(Data visualization images)
##############################

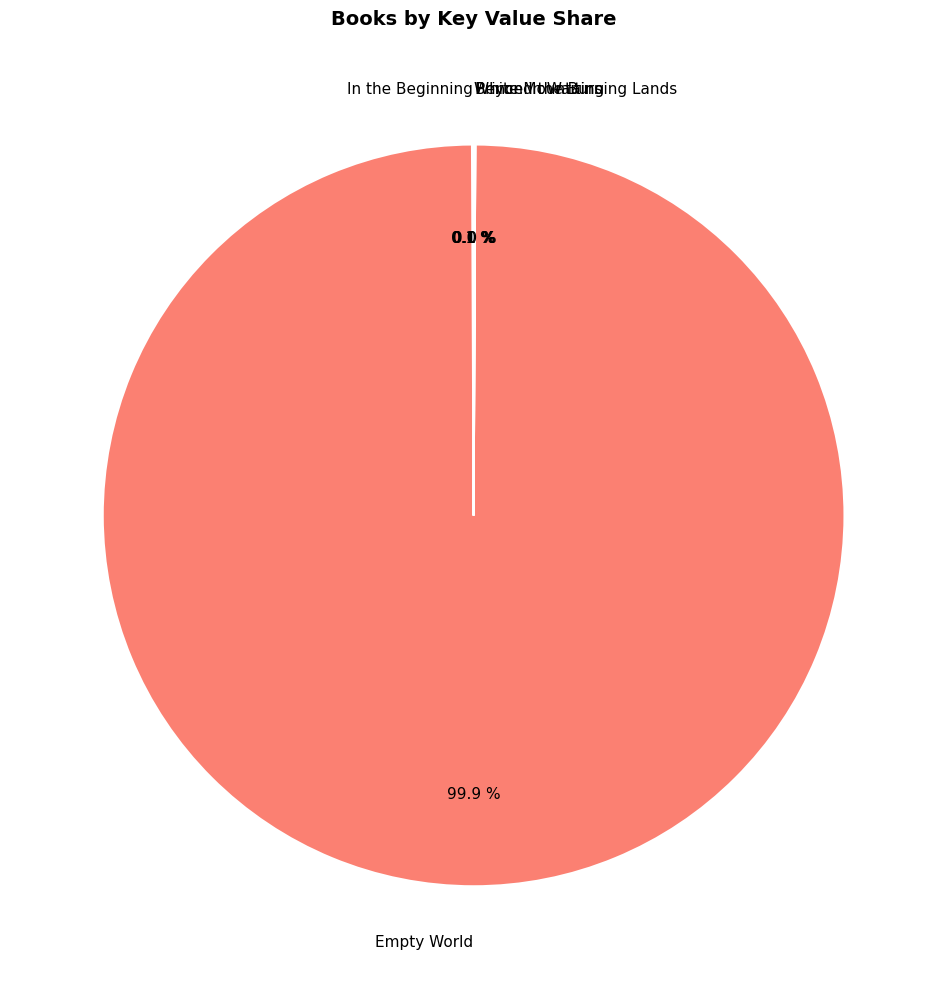

Is there a majority slice in this chart?

Yes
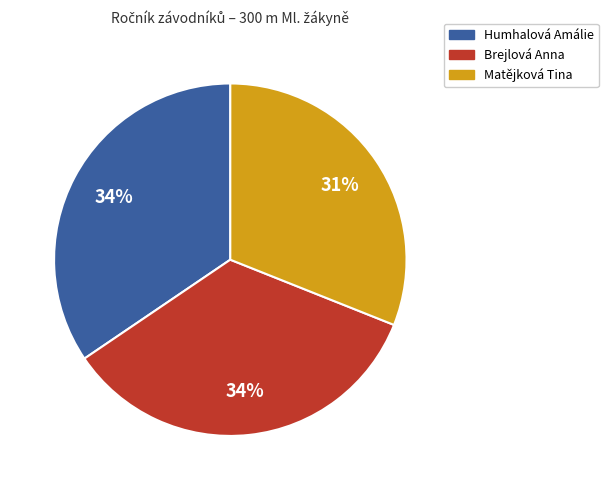

To the nearest percent, what is the difference between the Brejlová Anna and Matějková Tina slice percentages?

3%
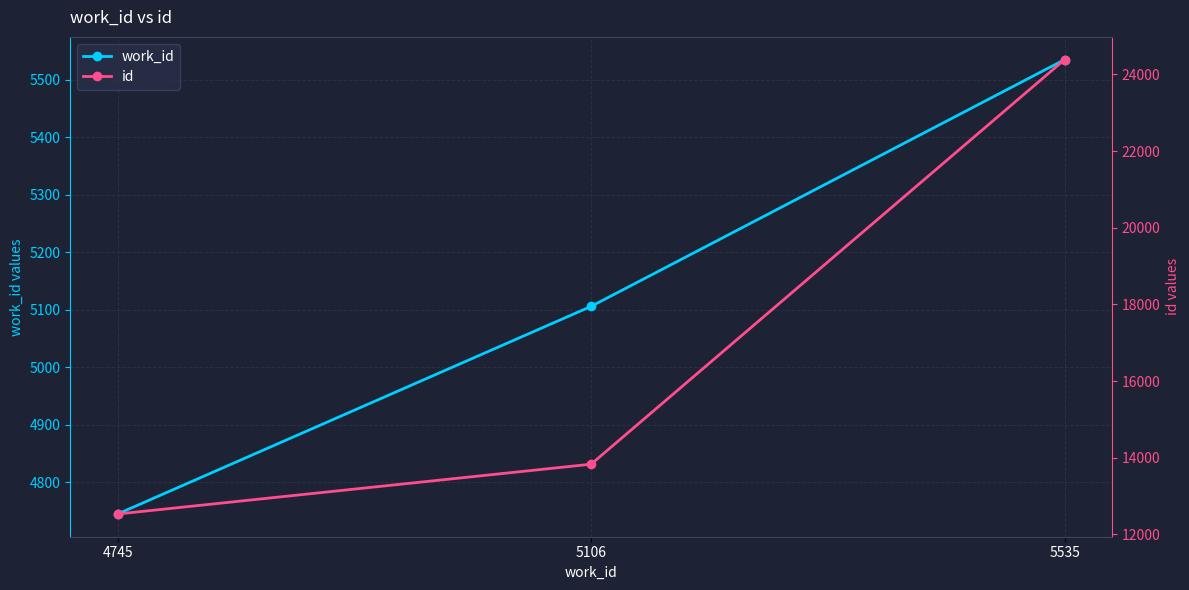

What are all the series names shown in the legend?

work_id, id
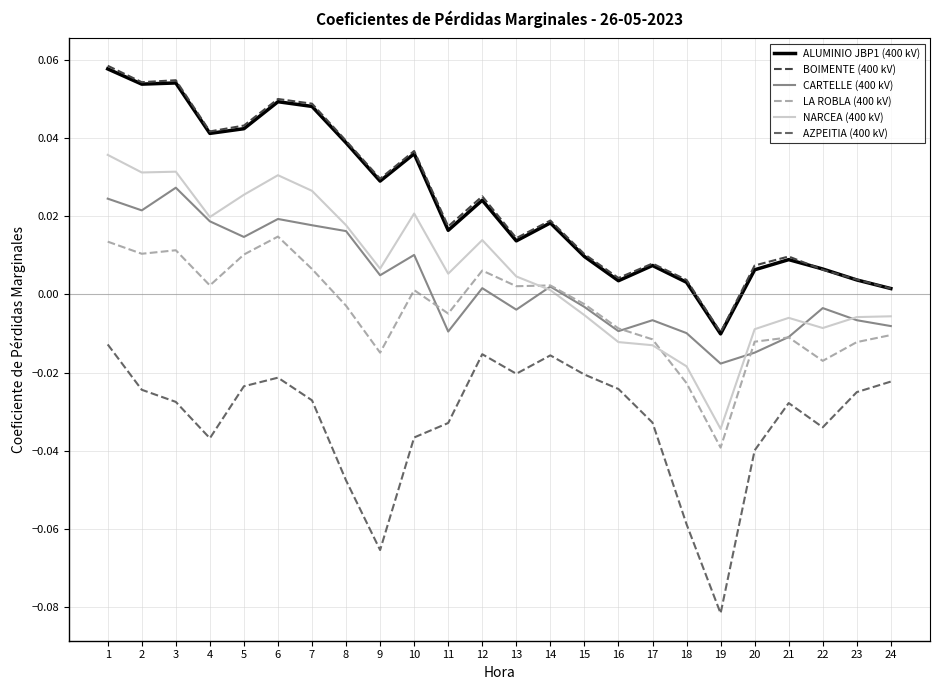

How many interior local valleys does the CARTELLE (400 kV) series have?

7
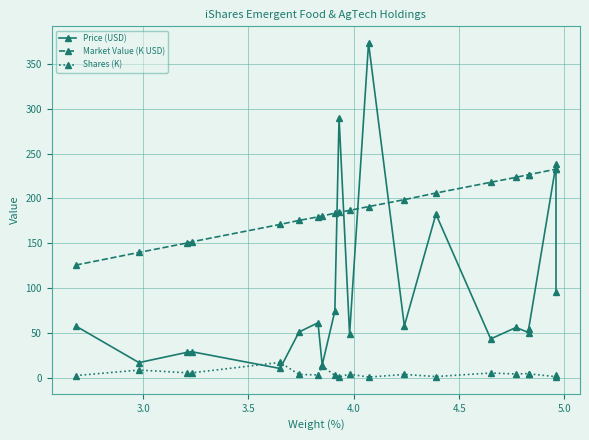

After their last crossing, which series has the higher values: Price (USD) or Market Value (K USD)?

Market Value (K USD)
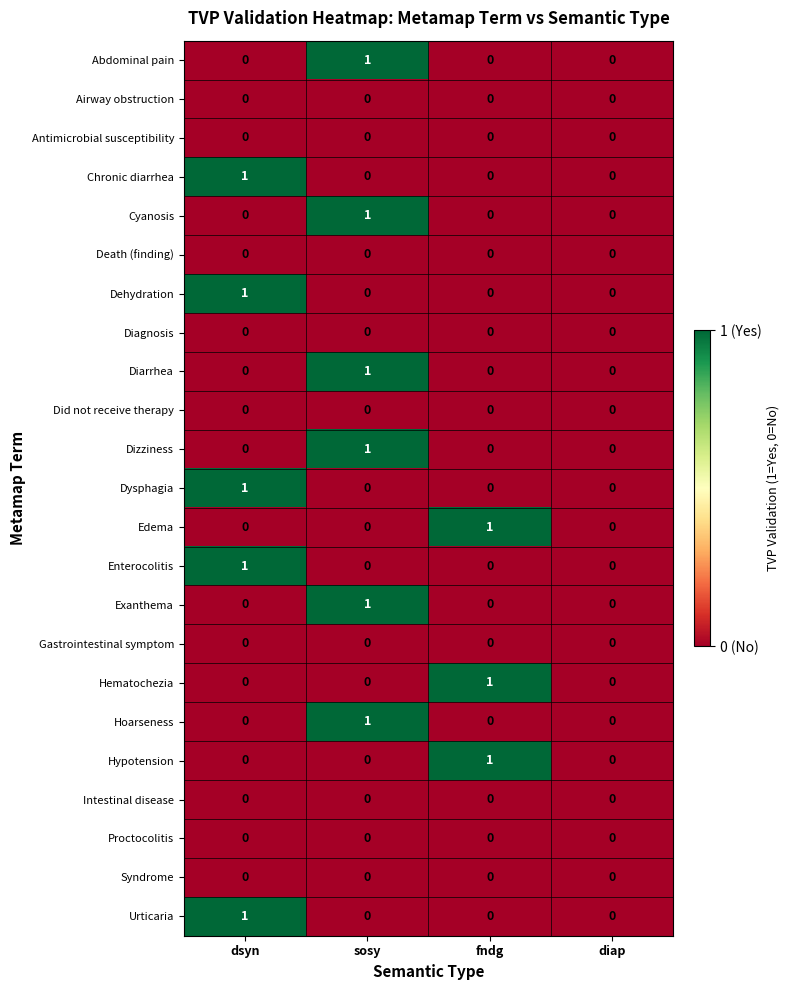

At which label does Hematochezia reach its peak?

fndg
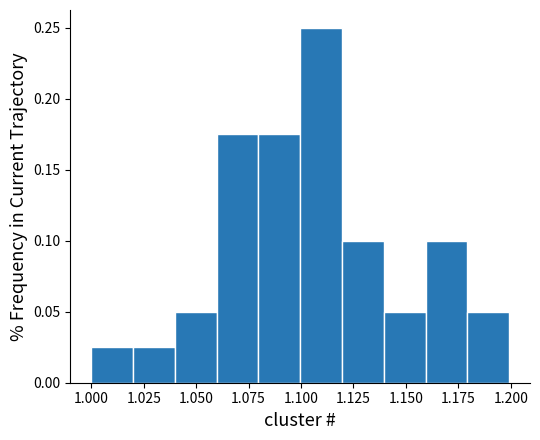

Around what value on the x-axis is the tallest bar? Give the approximate position of its centre, as read against the axis.

1.110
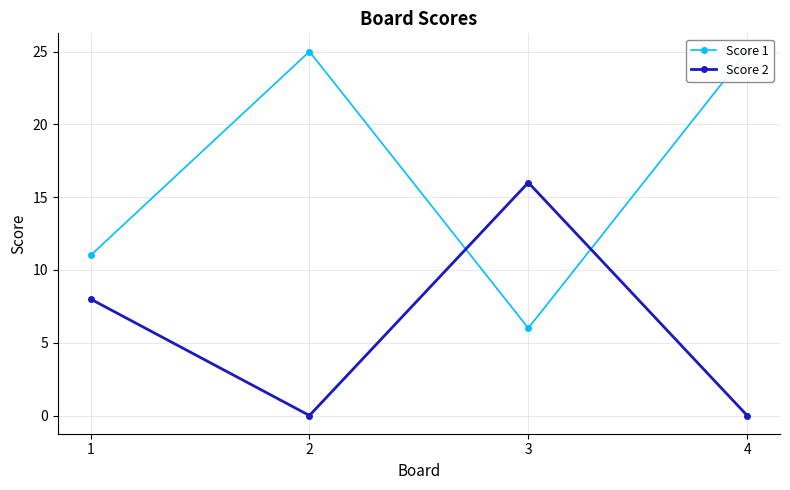

Where do Score 1 and Score 2 first cross each other?

2 and 3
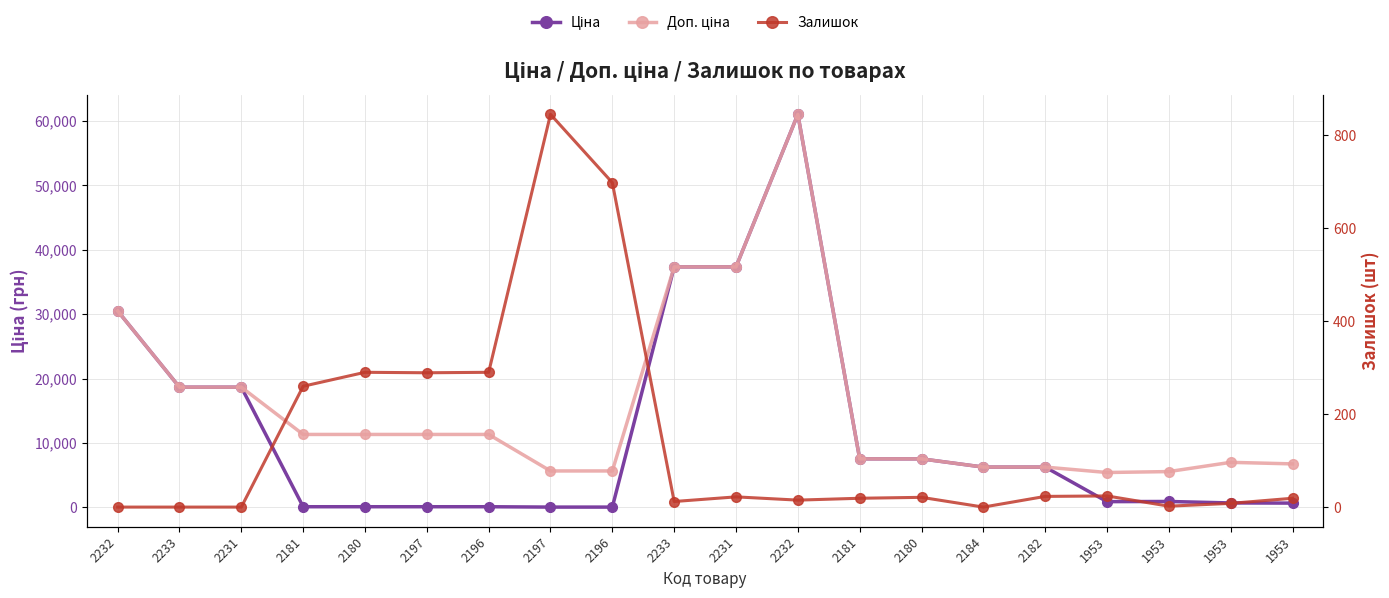

Between 2197 and 2181, which series saw the biggest shift?

Ціна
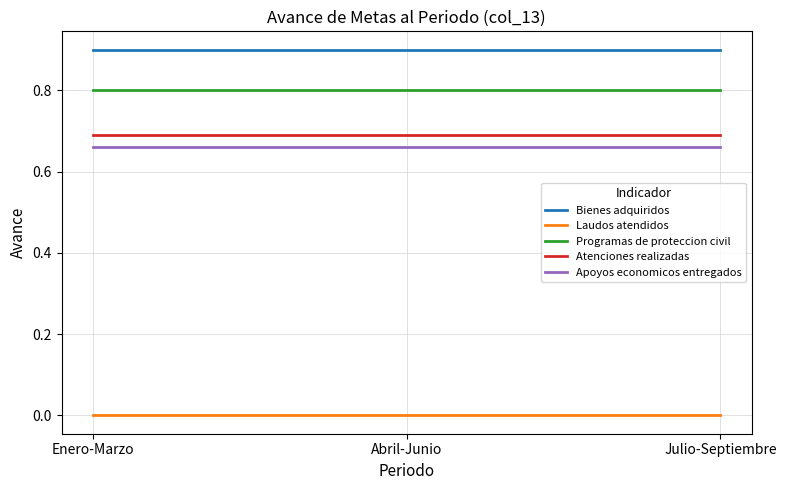

Is it true that Laudos atendidos equals 0.0 at Julio-Septiembre?

True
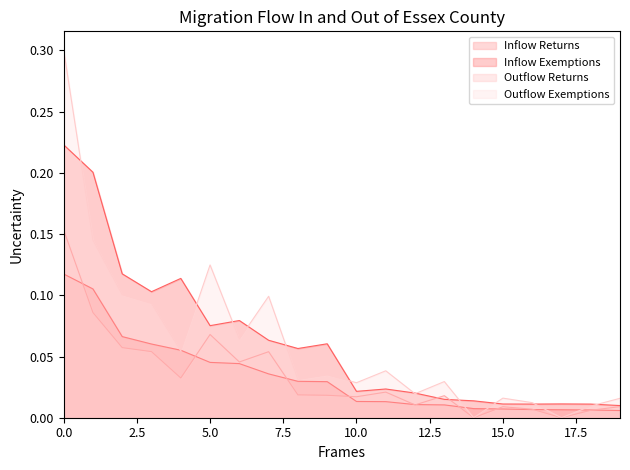

The value of Outflow Returns at Somerset County is 0.0. True or false?

True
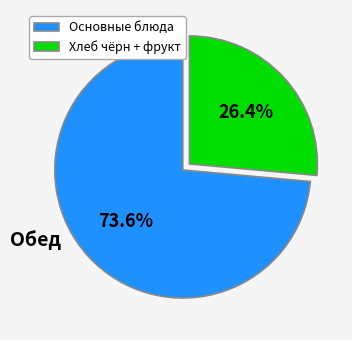

How many segments does this pie chart have?

2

##############################

» Prompt: Please render the material above as a JSON list of strings with one string per line. Omit blank lines and the pictures.

» Exercise response:
[
  "Is there a majority slice in this chart?",
  "Yes",
  "To the nearest percent, what is the difference between the Brejlová Anna and Matějková Tina slice percentages?",
  "3%",
  "What are all the series names shown in the legend?",
  "work_id, id",
  "How many interior local valleys does the CARTELLE (400 kV) series have?",
  "7",
  "After their last crossing, which series has the higher values: Price (USD) or Market Value (K USD)?",
  "Market Value (K USD)",
  "At which label does Hematochezia reach its peak?",
  "fndg",
  "Around what value on the x-axis is the tallest bar? Give the approximate position of its centre, as read against the axis.",
  "1.110",
  "Where do Score 1 and Score 2 first cross each other?",
  "2 and 3",
  "Between 2197 and 2181, which series saw the biggest shift?",
  "Ціна",
  "Is it true that Laudos atendidos equals 0.0 at Julio-Septiembre?",
  "True",
  "The value of Outflow Returns at Somerset County is 0.0. True or false?",
  "True",
  "How many segments does this pie chart have?",
  "2"
]